Herein, we will focus on FT113, a potent fatty acid synthase inhibitor.
FT113 interacts with the potency-driving regions of FAS KR domain binding site. It also exhibits excellent anti-tumor activity.
To begin with, FT113 exhibits potent inhibitory activity against FAS, with an IC50 of 213 nM for full-length recombinant human FAS. It blocks FAS activity in BT474 cells, with an IC50 value of 90 nM.
According to the potent effect on FAS, researchers examined the activity of FT113 in cellular assay. As expected, it suppresses the proliferation of PC3 and MV-411 cells. The corresponding IC50 values are 47 nM and 26 M, respectively.

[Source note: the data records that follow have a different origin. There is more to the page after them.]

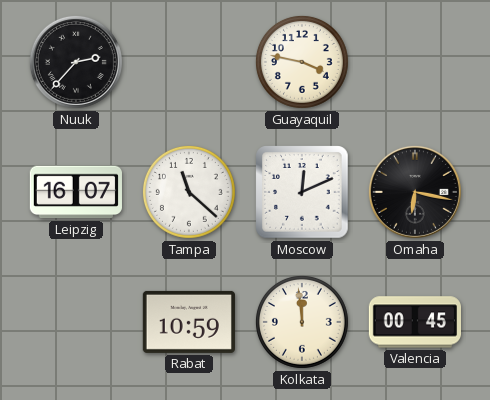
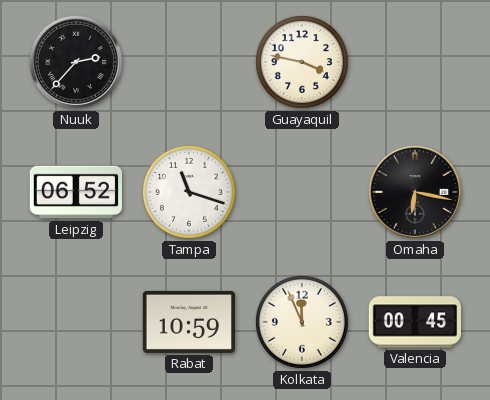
Leipzig: 16:07 -> 06:52
Tampa: 11:22 -> 11:18
Moscow: 12:11 -> none
Kolkata: 11:59 -> 11:56
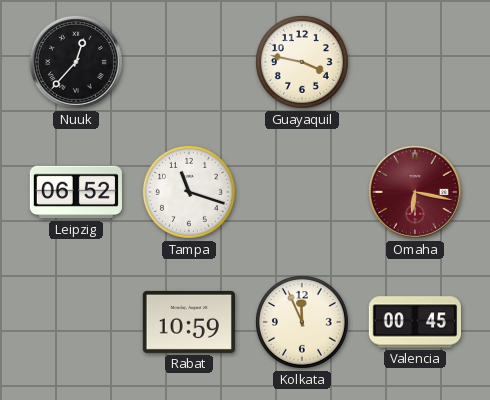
Nuuk: 2:37 -> 12:37
Omaha dial: black -> burgundy
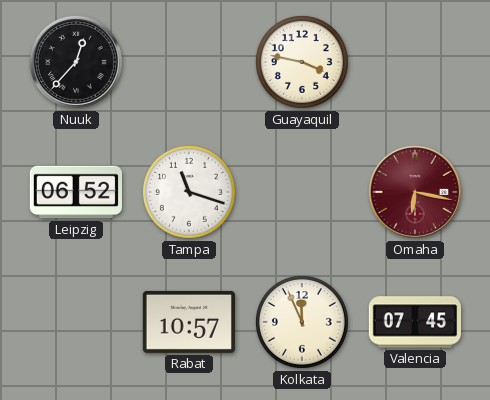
Rabat: 10:59 -> 10:57
Valencia: 00:45 -> 07:45
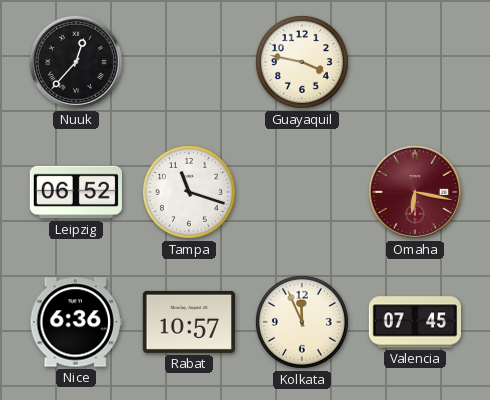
Nice: none -> 6:36
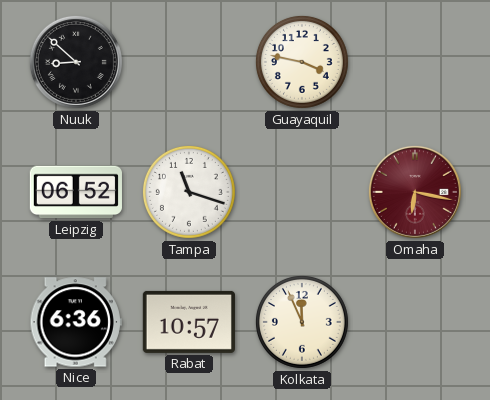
Nuuk: 12:37 -> 8:52
Valencia: 07:45 -> none
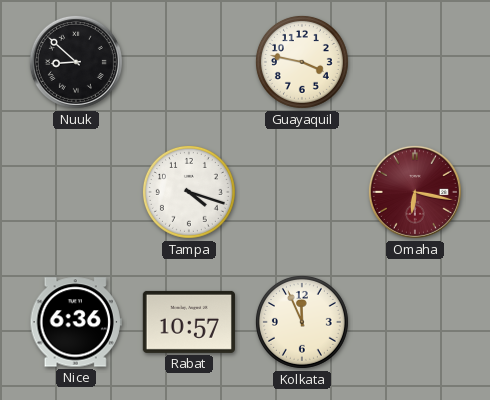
Leipzig: 06:52 -> none
Tampa: 11:18 -> 4:18
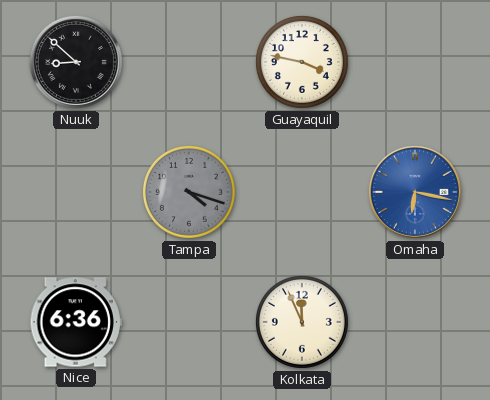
Tampa dial: white -> grey
Omaha dial: burgundy -> blue
Rabat: 10:57 -> none
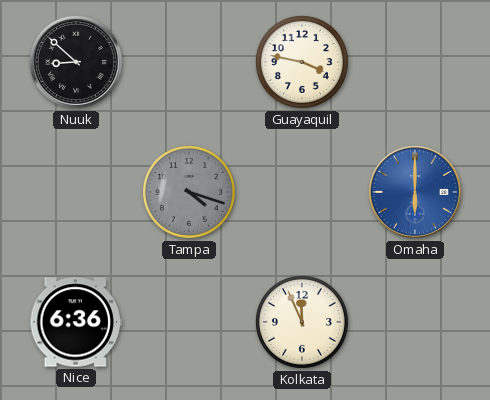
Omaha: 6:17 -> 6:00
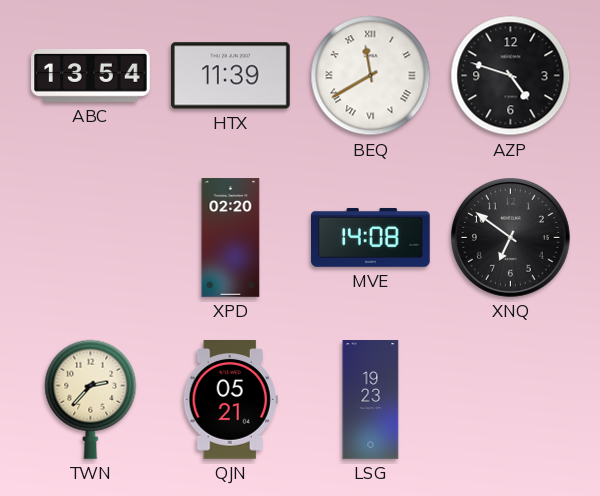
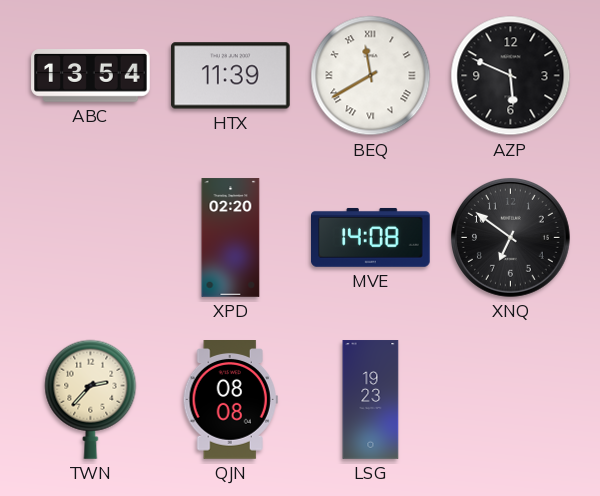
AZP: 4:48 -> 5:49
QJN: 05:21 -> 08:08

Since FT113 exhibits excellent activity in vitro, reporters wonder how it functions in vivo. As a result, FT113 proves to be an orally active inhibitor. Moreover, it increases malonyl-CoA concentration in a dose-dependent manner in mice bearing MV-411 cells. Furthermore, FT113 inhibits the growth of tumor by 32 % and 50% at 25 and 50 mg/kg, respectively.
Totally, FT113 is a potent and orally active fatty acid synthase inhibitor, exhibits potent anti-tumor activity.
References:
1. Martin MW, et al. Bioorg Med Chem Lett. 2019 Apr 15;29(8):1001-1006.